North Korean leader Kim Jong Un has expressed fond recollections of Donald Trump, while simultaneously urging Washington to abandon its prerequisite for denuclearisation before resuming long-stalled diplomatic talks.
Speaking to Pyongyang’s parliament on Sunday, Mr Kim underscored his firm stance against re-engaging with rival South Korea, a crucial US ally instrumental in brokering his previous summits with Mr Trump, according to state media reports on Monday.
Cooperation between South Korea and North Korea largely ceased following the collapse of Mr Kim’s second summit with Mr Trump in 2019, which faltered over disagreements concerning US-led sanctions against the North.
Tensions on the Korean Peninsula have since escalated, fuelled by Mr Kim’s accelerated weapons development and his alignment with Russia amid the war in Ukraine.

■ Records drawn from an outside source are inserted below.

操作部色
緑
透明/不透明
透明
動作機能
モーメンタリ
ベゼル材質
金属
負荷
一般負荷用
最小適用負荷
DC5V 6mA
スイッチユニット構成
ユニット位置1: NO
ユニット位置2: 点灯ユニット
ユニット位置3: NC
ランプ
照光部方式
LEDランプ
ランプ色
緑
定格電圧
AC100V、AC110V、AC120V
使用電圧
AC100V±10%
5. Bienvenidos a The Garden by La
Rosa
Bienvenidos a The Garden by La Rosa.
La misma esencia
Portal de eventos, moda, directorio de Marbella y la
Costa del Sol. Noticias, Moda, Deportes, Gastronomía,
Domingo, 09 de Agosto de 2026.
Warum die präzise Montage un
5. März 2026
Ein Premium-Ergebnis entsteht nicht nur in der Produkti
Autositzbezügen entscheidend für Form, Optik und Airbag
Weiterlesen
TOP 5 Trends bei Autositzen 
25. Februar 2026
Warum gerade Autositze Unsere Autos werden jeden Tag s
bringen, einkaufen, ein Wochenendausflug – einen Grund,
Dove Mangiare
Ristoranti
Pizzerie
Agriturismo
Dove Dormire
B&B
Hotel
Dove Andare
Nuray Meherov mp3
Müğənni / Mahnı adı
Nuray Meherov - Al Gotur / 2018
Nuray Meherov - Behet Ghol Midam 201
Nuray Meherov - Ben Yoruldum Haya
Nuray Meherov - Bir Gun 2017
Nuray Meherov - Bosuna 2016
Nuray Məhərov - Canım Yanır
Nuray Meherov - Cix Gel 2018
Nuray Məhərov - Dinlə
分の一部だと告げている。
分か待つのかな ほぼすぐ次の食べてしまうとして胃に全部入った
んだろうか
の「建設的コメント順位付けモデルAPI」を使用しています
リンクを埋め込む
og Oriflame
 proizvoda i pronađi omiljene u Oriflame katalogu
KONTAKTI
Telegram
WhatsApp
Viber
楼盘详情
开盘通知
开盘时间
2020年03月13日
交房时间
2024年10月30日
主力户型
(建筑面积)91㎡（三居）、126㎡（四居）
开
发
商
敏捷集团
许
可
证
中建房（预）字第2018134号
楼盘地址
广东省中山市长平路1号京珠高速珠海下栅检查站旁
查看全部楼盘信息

These remarks coincide with South Korean President Lee Jae Myung’s departure for the UN General Assembly in New York, where he is expected to address nuclear tensions and advocate for North Korea to return to negotiations.
Mr Trump is also slated to visit South Korea next month for the Asia-Pacific Economic Cooperation summit.

This has prompted media speculation about a potential meeting between him and Mr Kim at the inter-Korean border, reminiscent of their third encounter in 2019, which ultimately failed to salvage their nuclear diplomacy efforts.
During his latest speech at the Supreme People’s Assembly, Kim reiterated that he would never give up his nuclear weapons program, which experts say he sees as his strongest guarantee of survival and the extension of his family’s dynastic rule.
“The world already knows well what the United States does after forcing other countries to give up their nuclear weapons and disarm,” Kim said. “We will never lay down our nuclear weapons (… )There will be no negotiations, now or ever, about trading anything with hostile countries in exchange for lifting sanctions.”
He said he still holds “good personal memories” of Trump from their first meetings and that there is “no reason not to” resume talks with the United States if Washington “abandons its delusional obsession with denuclearisation.”
Kim has stepped up testing activities in recent years, demonstrating weapons of various ranges designed to strike US allies in Asia and the US mainland.
Analysts say Kim’s nuclear push is aimed at eventually pressuring Washington to accept the idea of the North as a nuclear power and to negotiate economic and security concessions from a position of strength.

Kim is also trying to bolster his leverage by strengthening cooperation with traditional allies Russia and China, in an emerging partnership aimed at undercutting US influence.
He has sent thousands of troops and huge supplies of military equipment to Russia to help support President Vladimir Putin’s war in Ukraine.
He visited Beijing earlier this month, sharing the spotlight with Chinese President Xi Jinping and Putin at a massive military parade.
Experts say Kim’s rare foreign trip was likely intended to boost his leverage ahead of a potential resumption of talks with the United States.
There’s growing concern in Seoul that it could lose its voice in future efforts to defuse the nuclear standoff on the peninsula, as the North seeks to negotiate directly with the United States.
Such fears were amplified last year when Kim declared that he was abandoning North Korea’s long-standing goal of peaceful unification with South Korea and ordered a rewriting of the North’s constitution to cement the South as a permanent enemy.